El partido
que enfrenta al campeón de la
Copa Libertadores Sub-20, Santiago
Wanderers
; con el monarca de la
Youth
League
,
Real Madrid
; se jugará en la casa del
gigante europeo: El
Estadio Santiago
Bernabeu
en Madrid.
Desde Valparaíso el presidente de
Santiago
────────────────
◆ Exercise description
Repeat, word for word, all the lines above.

◆ Finished task
El partido
que enfrenta al campeón de la
Copa Libertadores Sub-20, Santiago
Wanderers
; con el monarca de la
Youth
League
,
Real Madrid
; se jugará en la casa del
gigante europeo: El
Estadio Santiago
Bernabeu
en Madrid.
Desde Valparaíso el presidente de
Santiago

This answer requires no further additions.